Thank you for the important comment. Considering your suggestion, we re-cut the frozen specimen perpendicular to the muscle fibers and examined it with HE staining. As a result, the average area of muscle fibers was 4231.20 ± 432.70 µm2 (mean ± standard deviation; SD) in the control, 4767.32 ± 695.04 µm2 in the suture group and 3112.00 ± 293.49 µm2 in the cut group. In the study you mentioned, they use female Wister rats, on the other hand, in this study, we used male SD rats.

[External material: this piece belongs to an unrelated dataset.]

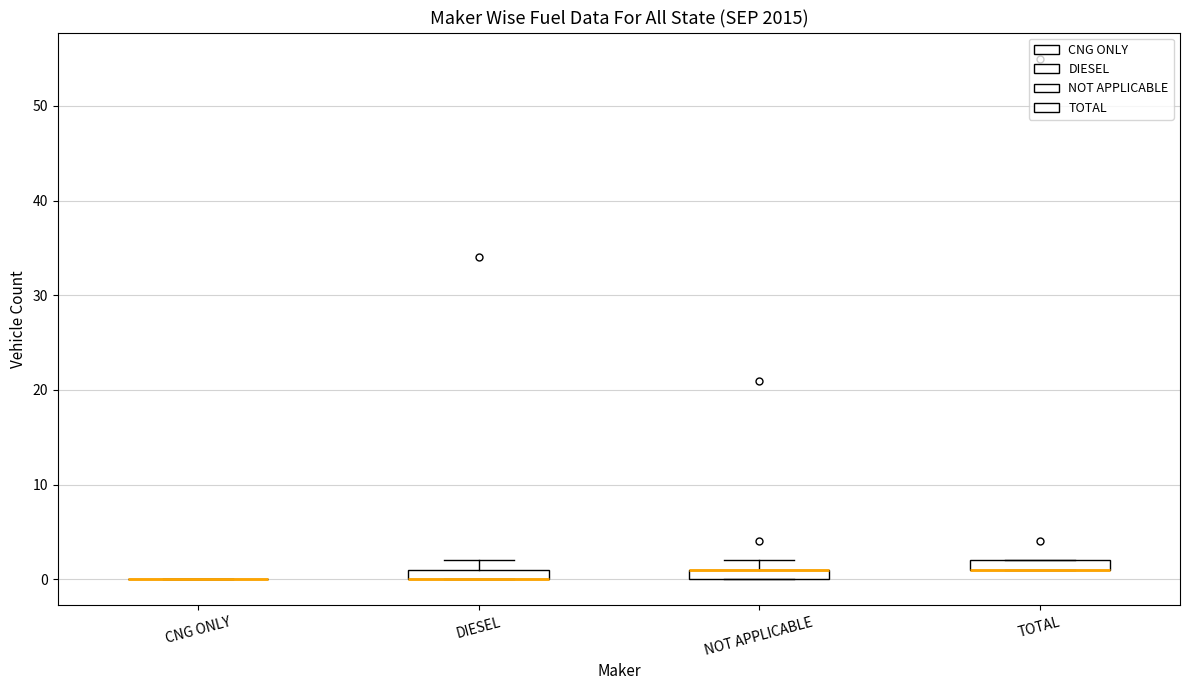

Where is the upper edge of the box for DIESEL on the y-axis? The values are not printed on the chart, so give them approximately, as read against the axis.

1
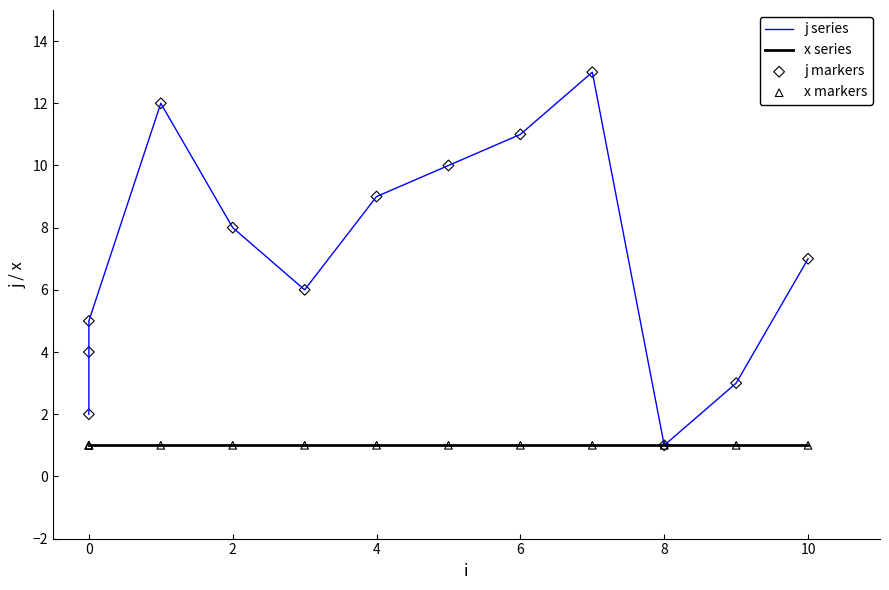

Which series contains the lowest Y value?

j series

According to the previous studies performed by Massarelli et al. of Charles River Laboratories (www.criver.com) and Hayakawa et al. (DOI: https://doi.org/10.2131/jts.38.855), the average body weight in 18 weeks of the male SD rats was almost 3 times heavier than that of the female Wister rats. Taking it into account, we consider that the fact that the areas of the muscle fibers were greater than those in the reference article does not contradict the facts. I attached the 2 PDF files as references.

We revised line 76-77, 163-165 and 337-338 according to the new results.

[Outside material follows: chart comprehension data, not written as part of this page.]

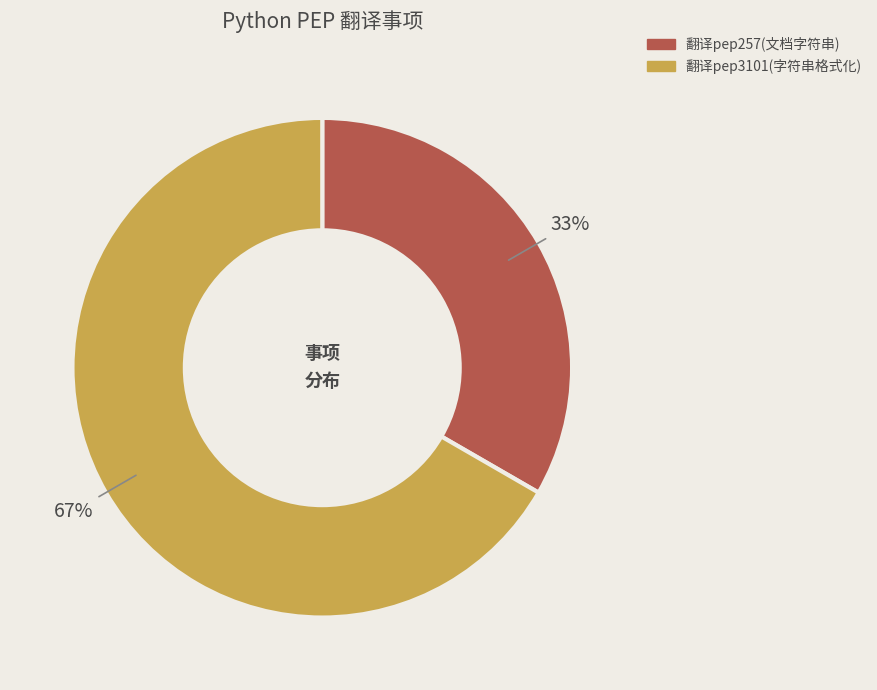

Is the sum of 翻译pep3101(字符串格式化) and 翻译pep257(文档字符串) greater than half?

Yes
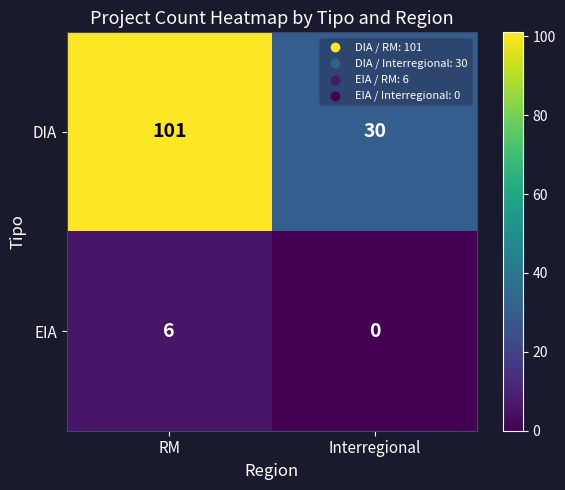

The value of EIA at Interregional is 0. True or false?

True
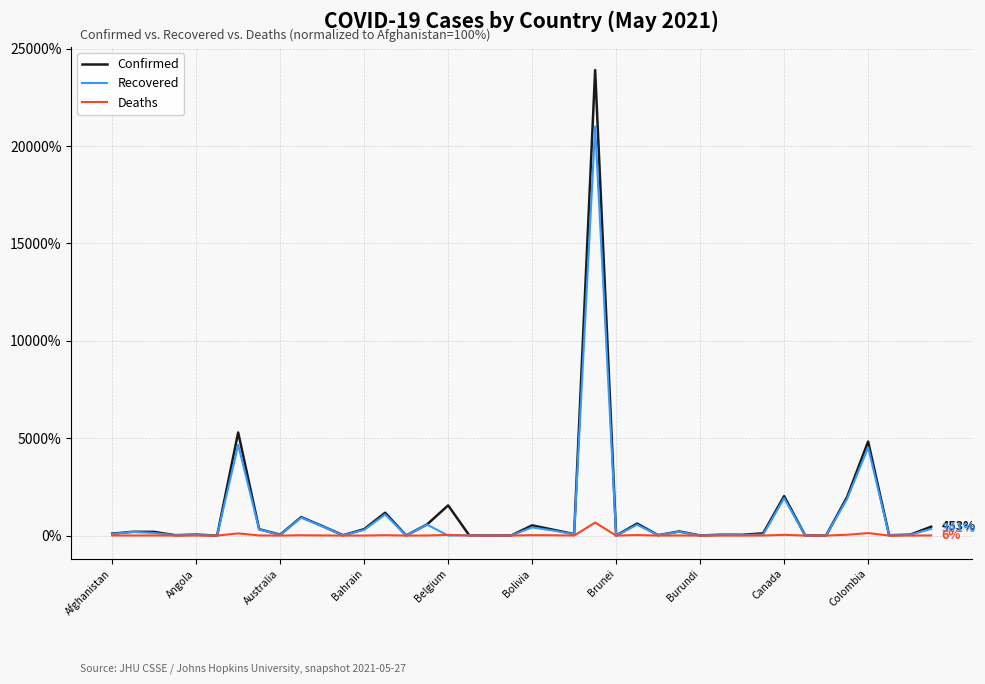

List the series in order of their peak value, lowest first.

Deaths, Recovered, Confirmed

Author Response File: Author Response.docx

Round 3

Reviewer 1 Report

I am satisfied that most of the differences observed in the microarray are replicated between samples.

I would suggest she minor formatting of figures to ensure they are the same size and I would also label the axes of all graphs.

Reviewer 2 Report

The authors satisfactorily addressed most of my comments.

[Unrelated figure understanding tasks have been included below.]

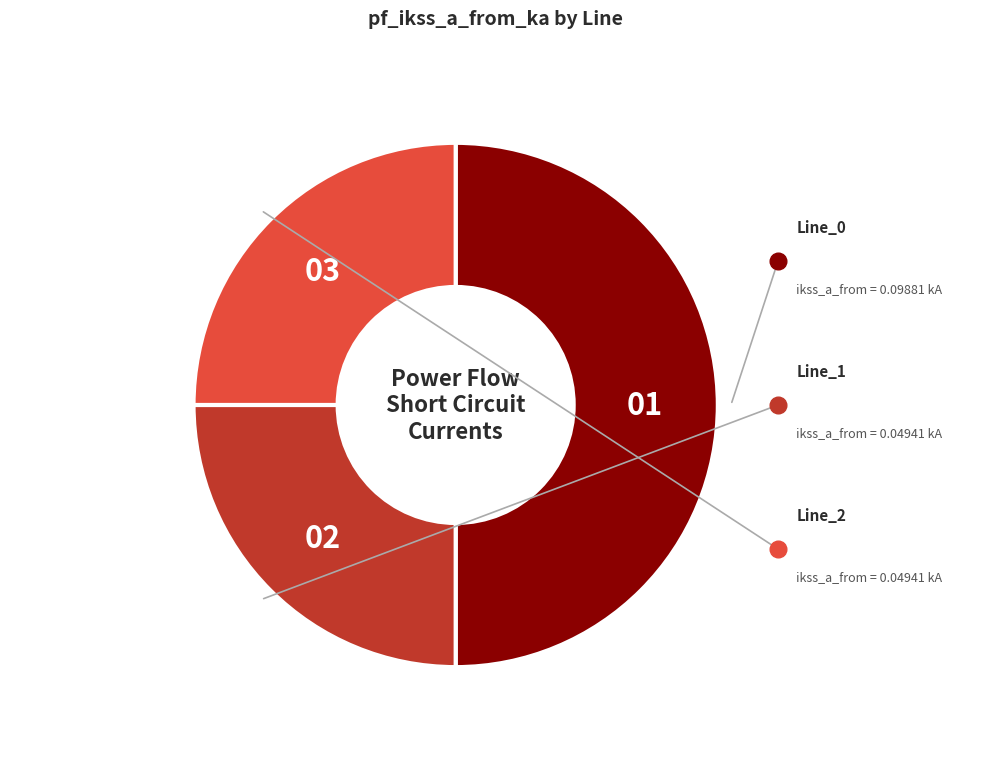

How many segments does this pie chart have?

3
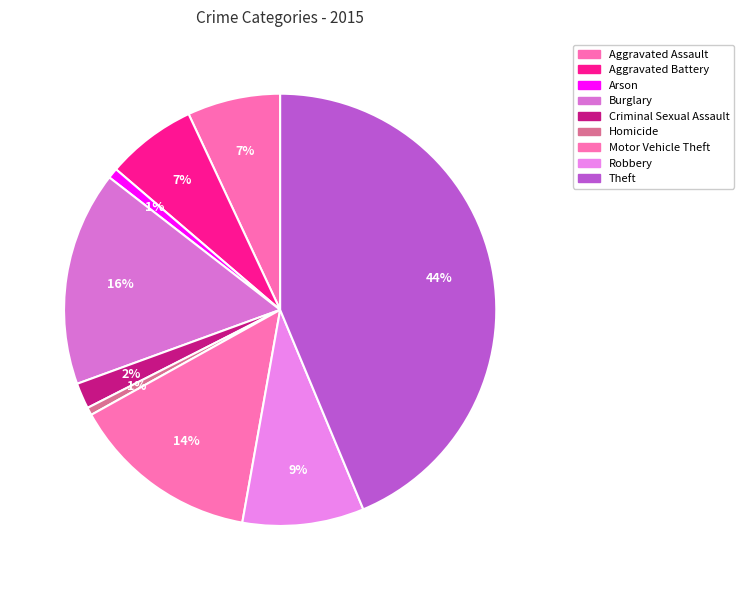

How many slices are in this pie chart?

9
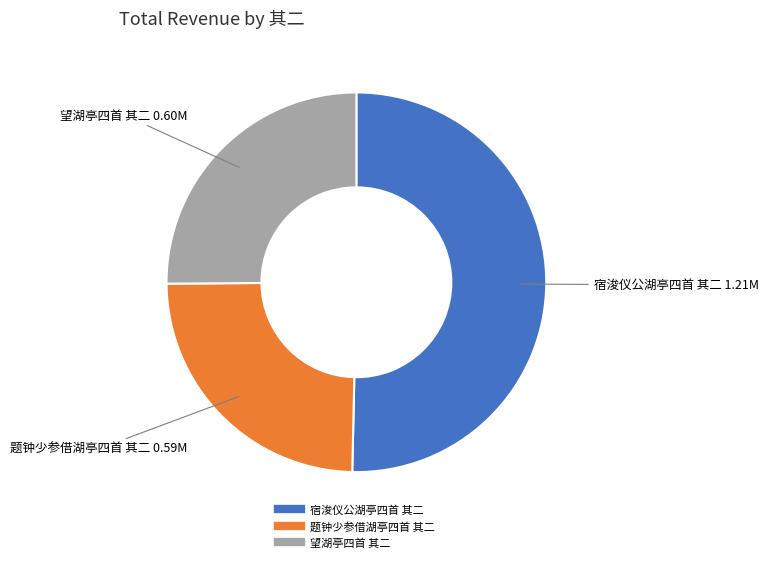

True or false: 望湖亭四首 其二 accounts for 16% of the total.

False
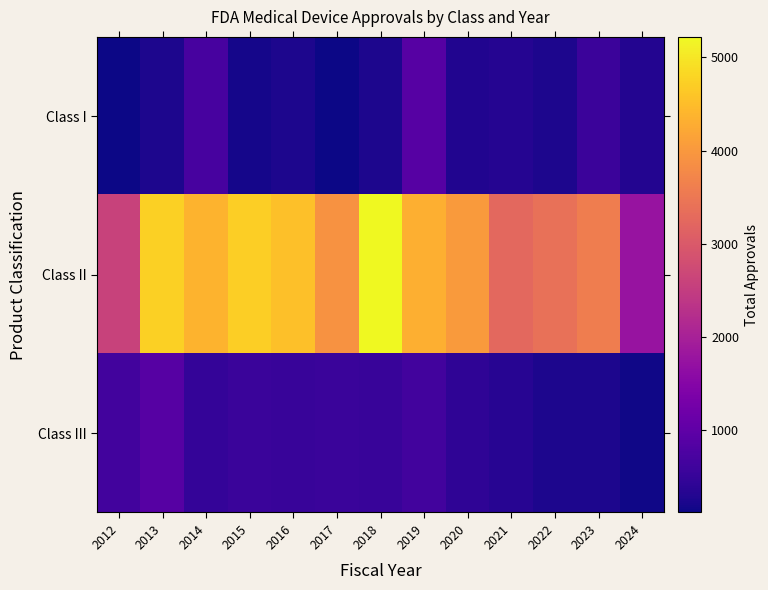

Reading left to right, list all the values displayed in this chart.

Class I: 2012=125	2013=256	2014=710	2015=183	2016=247	2017=120	2018=245	2019=887	2020=291	2021=321	2022=253	2023=574	2024=319
Class II: 2012=2604	2013=4731	2014=4374	2015=4703	2016=4538	2017=3908	2018=5218	2019=4321	2020=4036	2021=3259	2022=3399	2023=3591	2024=1756
Class III: 2012=654	2013=892	2014=498	2015=539	2016=527	2017=542	2018=524	2019=642	2020=437	2021=340	2022=256	2023=246	2024=144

1. In the study you mentioned, they use female Wister rats, on the other hand, in this study, we used male SD rats. According to the previous studies performed by Massarelli et al. of Charles River Laboratories (www.criver.com) and Hayakawa et al. (DOI: https://doi.org/10.2131/jts.38.855), the average body weight in 18 weeks of the male SD rats was almost 3 times heavier than that of the female Wister rats. Taking it into account, we consider that the fact that the areas of the muscle fibers were greater than those in the reference article does not contradict the facts. I attached the 2 PDF files as references.

In my experience the diameter of muscle fibres does not so significantly vary with body weight. For example, even muscle fibre diameters in healthy mice and rats are very similar. Even in humans, the fibres are only slightly larger. Since oblique sectioning could be a problem as you noticed, that is why it is usual that minimal Feret or average Feret diameter is reported and taken as a main measure for muscle fibre size. Minimal Feret diameter and average Feret diameter are least prone to sectioning angle. See: https://doi.org/10.1111/jmi.12985

Please calculated Feret diameters or discuss this limitation in discussion section.